Dans le modèle que nous proposons, nous reprenons l’idée d’un rôle des traits dans les traitements phonologiques, idée commune aux deux modèles évoqués, et nous intéressons aux relations entre ces traits et les phonèmes. Nous proposons que les unités-lettres activent les unités-phonèmes, activant elles-mêmes les traits phonologiques, comme dans le modèle TRACE. Par exemple, la lettre « P » active le phonème /p/, qui lui-même active le trait sourd (Figure 4). Un trait pourrait alors renforcer les phonèmes avec lesquels il est compatible, par des relations ascendantes activatrices. Ces activations seraient à l’origine d’un renforcement du phonème correspondant effectivement à la lettre présentée, mais elles produiraient aussi l’activation d’autres phonèmes avec lesquels le trait activé est compatible, ce qui créerait un ensemble de compétiteurs pour le phonème à identifier (Figure 5). Ainsi, dans notre exemple, le trait sourd renforce le phonème /p/, mais également tous les phonèmes présentant le trait sourd, par exemple le phonème /t/, comme l’illustre la Figure 5.
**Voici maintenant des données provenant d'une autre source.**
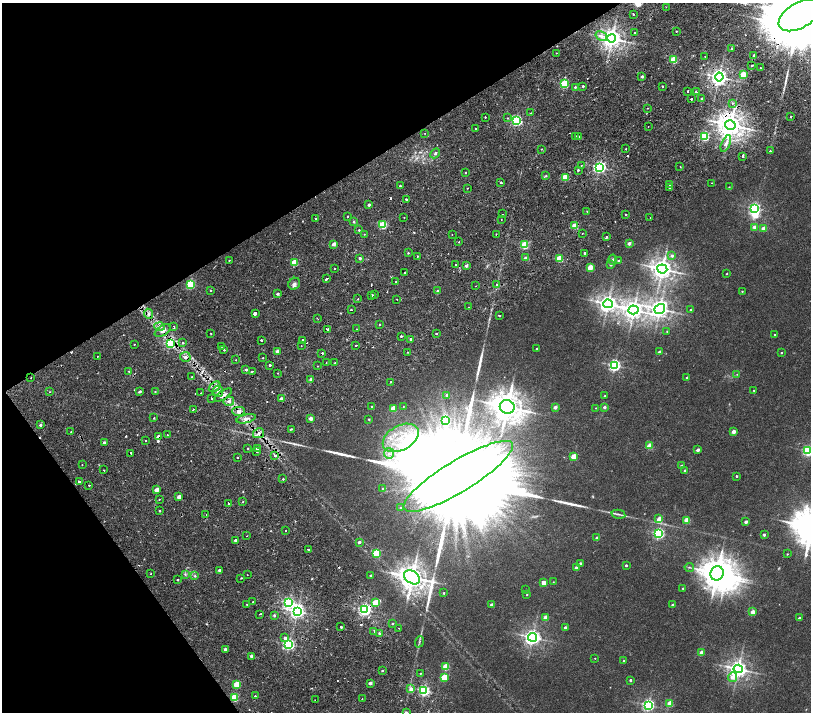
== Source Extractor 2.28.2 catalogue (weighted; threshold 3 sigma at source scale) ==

Figure 4 : Etape d’activation des unités-phonèmes et des traits phonologiques correspondants.
Figure 4 : Etape d’activation des unités-phonèmes et des traits phonologiques correspondants.

Les compétiteurs issus de ce mécanisme seraient suffisamment activés pour être particulièrement bien reconnus par la suite. Grâce à ce mécanisme, la lettre « T » dans notre exemple serait donc particulièrement activée si elle était présentée après la lettre « P ». Cela expliquerait que, dans les premières étapes de traitement d’un stimulus écrit (2), le partage de traits phonologiques avec un stimulus préalable (1) facilite l’identification du stimulus (2), effet observé en cas de partage de traits de mode ou de lieu d’articulation (Bedoin & Krifi, 2009 ; Chavand, 1998 ; Chavand & Bedoin, 1998 ; Lukatela et al., 2001). Il s’agirait en fait d’un biais initial, induisant une tendance à lire dans le deuxième stimulus une lettre partageant des traits phonologiques avec les stimuli traités précédemment. Comme tout biais, il pourrait bien sûr être à l’origine de certaines erreurs en lecture. Pour décrire ce macanisme initial, nous évoquons seulement des relations activatrices entre les phonèmes et les traits (comme dans le modèle TRACE), sans évoquer de relations ascendantes inhibitrices comme le modèle de la cohorte les imagine entre les traits et les représentations lexicales.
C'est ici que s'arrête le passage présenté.